In November 2006, Moody’s changed the sovereign ratings outlook to negative from stable because it seemed that the marked deterioration in the domestic political environment could worsen further and have a material impact on the government’s repayment capacity, possibly leading to a default given the extraordinarily large public debt overhang.

However, Moody’s observes that the turbulent domestic political events of the past 18 months, as well as the ongoing impasse over a replacement for the vacant presidency, have not had a significant impact on the government’s repayment ability, which has in fact improved moderately during this time.

“Indeed, the Lebanese government’s large debt burden has eased somewhat, the wide fiscal deficit has narrowed and, most importantly, local banks have remained willing and able to provide financing as their committed deposit base has continued to grow,” said Cooper. Hence, the government does not face significant difficulties in rolling over maturing debt in either local or foreign currency.
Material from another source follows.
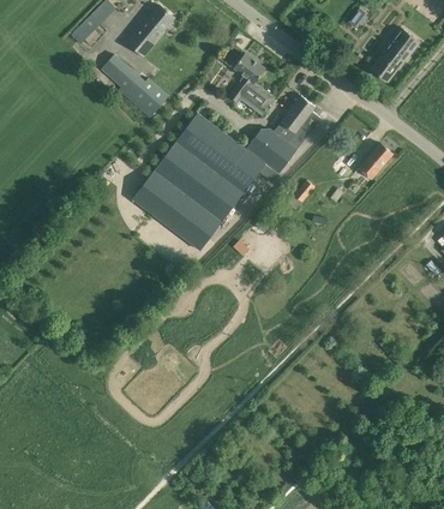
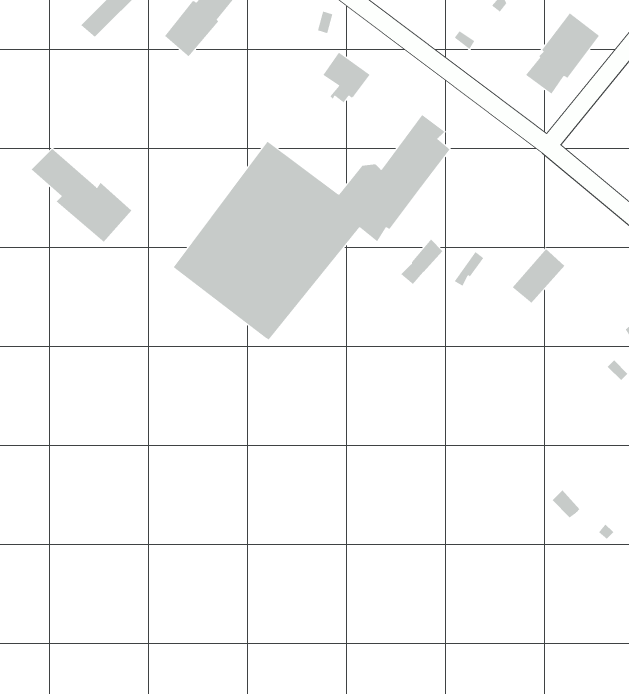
building: [100,54,168,118] -> [31,148,132,242]
building: [228,83,274,115] -> none
building: [356,142,392,179] -> [512,248,565,303]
In addition, external official donors have underlined their commitment to Lebanon by pledging $7.6 bln in assistance at the “Paris III” conference in January 2007, of which approximately $1.8 bln has so far been received. Most recently, in February 2008, Saudi Arabia gave indications that it plans to deposit a further $1 bln in Lebanon‘s central bank. A further reassurance is that the central bank continues to hold a large stock of foreign exchange reserves, which amounted to around $9.8 bln or 40% of GDP at the end of January 2008. The central bank also has gold reserves worth around $8.5 bln, although Moody’s notes that it cannot liquidate them without parliamentary approval which would be difficult to obtain.

“Given the resilience of the government’s finances and the manageability of short-term funding pressures, it seems that all but the most extreme of political shocks would be unlikely to trigger a default,” said Cooper.

Moody’s is well aware of the fragility of the country’s political and economic environment and the deep structural fiscal weaknesses. However, the rating agency believes that these risks are captured by its already low ratings for Lebanon. Other governments rated B3 include Argentina, Bolivia and Ecuador – all of which have a history of default.